The simple truth is that bias is in the eye of the beholder, and the wholesale muzzling of people by profession is no sort of answer. Some have read bias into a typing error; others apply their standards unevenly by criticizing one journalist for his opinion, while praising another for hers. The explanation here is simple: it depends on whom the reader agrees with; ergo, in this instance, the “bias” is the reader’s own.
The issue is not cut and dried at different publications, either—some allow staff commentary, including my last job, where the rules changed to accommodate the wishes of various editors. My new boss happens to think “a staff-written opinion column is an asset at a small paper,” while another paper that offered a job seemed to think otherwise.
Now, the industry has a point: People do not have to become reporters. However, those who choose the profession do so with the same understanding any employee and employer enter into: 40 hours’ work for 40 hours’ pay. There is no agreement to exchange priceless liberties for a paycheck. When other businesses attempt to control employees’ behavior outside work, people tend to see such as an ACLU suit waiting to happen, not as noble sacrifice.

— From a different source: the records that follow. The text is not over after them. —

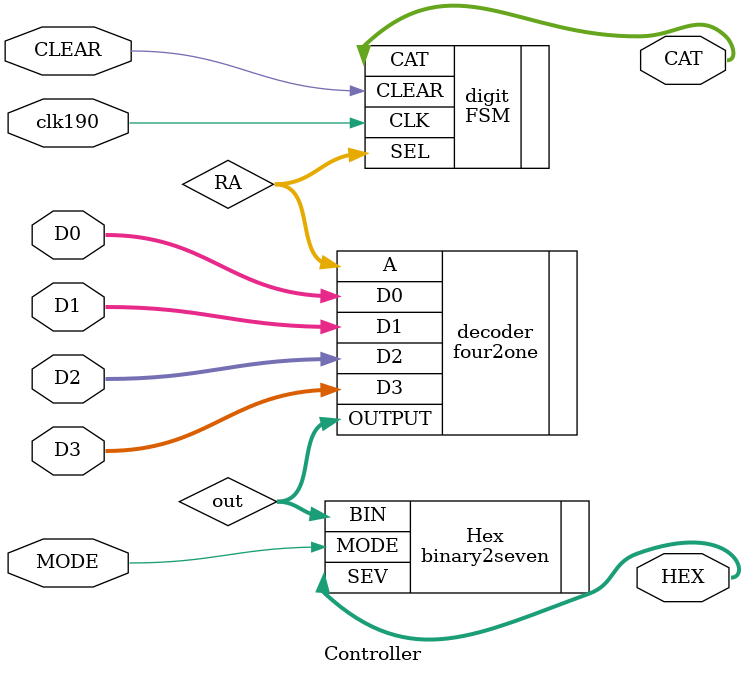
<source format=sv>
module Controller 
(
	input clk190, CLEAR, MODE,
	input [3:0] D0, D1, D2, D3, 
	output logic [3:0] CAT, 
	output logic [0:6] HEX
);
	
	logic [1:0] RA;					// Digit in-code
	logic [3:0] out;					// Active Digit on Hex Display
	
		
	four2one decoder			 	// Four to one module
	(									
		.A(RA),
		.D0(D0), 
		.D1(D1), 
		.D2(D2), 
		.D3(D3),
		.OUTPUT(out)
	);
	
	FSM digit						// Finite State Machine
	(									// Actively updates HEX digit
		.CLK(clk190),
		.CLEAR(CLEAR),
		.SEL(RA),
		.CAT(CAT)
	);

	
	binary2seven Hex				//	Display Numbers
	(									
		.BIN(out), 
		.MODE(MODE),
		.SEV(HEX)
	);
	

endmodule 
</source>
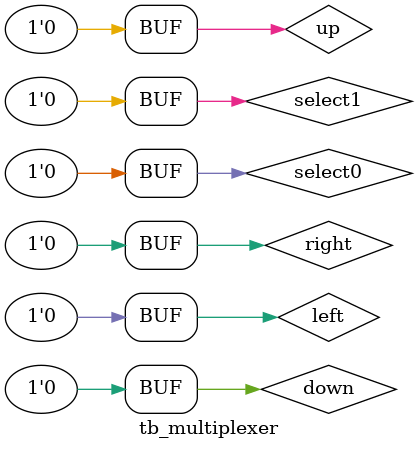
<source format=v>
`timescale 1ns / 1ps

module tb_multiplexer;
    reg select0, select1, up, right, down, left;
    wire out;
    
    multiplexer tb1(.select0(select0), .select1(select1), .up(up), .right(right), .down(down), .left(left), .out(out));
    
    initial begin
    select1 = 0; select0 = 0; up = 0; right = 0; down = 0; left = 0;
    #10
    select1 = 0; select0 = 0; up = 1; right = 0; down = 0; left = 0;
    #10
    select1 = 0; select0 = 1; up = 0; right = 0; down = 0; left = 0;
    #10
    select1 = 0; select0 = 1; up = 0; right = 1; down = 0; left = 0;
    #10;
    select1 = 1; select0 = 0; up = 0; right = 0; down = 0; left = 0;
    #10
    select1 = 1; select0 = 0; up = 0; right = 0; down = 1; left = 0;
    #10
    select1 = 1; select0 = 1; up = 0; right = 0; down = 0; left = 0;
    #10
    select1 = 1; select0 = 1; up = 0; right = 0; down = 0; left = 1;
    #10
    select1 = 0; select0 = 0; up = 0; right = 0; down = 0; left = 0;
    #10;
    end
    
endmodule

</source>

I see irony, irony with enough levels to be a high-rise. If the media are the watchdogs of civil liberties; if the industry lauds itself for giving a voice to the voiceless, how can it withhold those same liberties, silence its workers, and then talk of “ethics” with a straight face?
Take the industry’s defense to the extreme, and there’d be nothing to stop a media outlet from telling employees what to watch on TV, where (or if) to go to church, what acquaintances to keep, where to shop, what kind of car to drive, or, indeed, whether to vote. Such, after all, are indicative of a person’s opinion.
You’d think, too, that the media would at least be getting somewhere with these standards. Alas, the trade-off isn’t there. According to recent stats, Average Joe trusts Average Journo less than he does a used-car salesman. This is not usually because the journalist isn’t following ethical rules (look at Fox News’ ratings), but because he’s somehow crossed Joe’s comfort zone, or because Joe can see through the window dressing of “ethics” to the corporate agenda beyond.
It is this agenda, not the individual, that is the problem, yet the industry persists with its pompous pontificating and attendant mythology: Readers are either too stupid to see what is before them, or too fragile to bear it, so reporters must be controlled in the name of an ideal the industry itself finds impossible to uphold. This sort of control—and it is control, not ethics—is excused as “the nature of the business.”
I see the deadening of common sense and I hear a whispered message: Freedom must be surrendered to the job, or the job cannot be correctly performed. Journalists are not, technically speaking, citizens with rights. The hell it can’t, and the hell they’re not.
Katharhynn Heidelberg, a longtime area resident, is moving to Montrose. This column was written Dec. 21 and published before Jan. 4. Her new employer knows about it, so there’s no need to send him clips — openly or otherwise.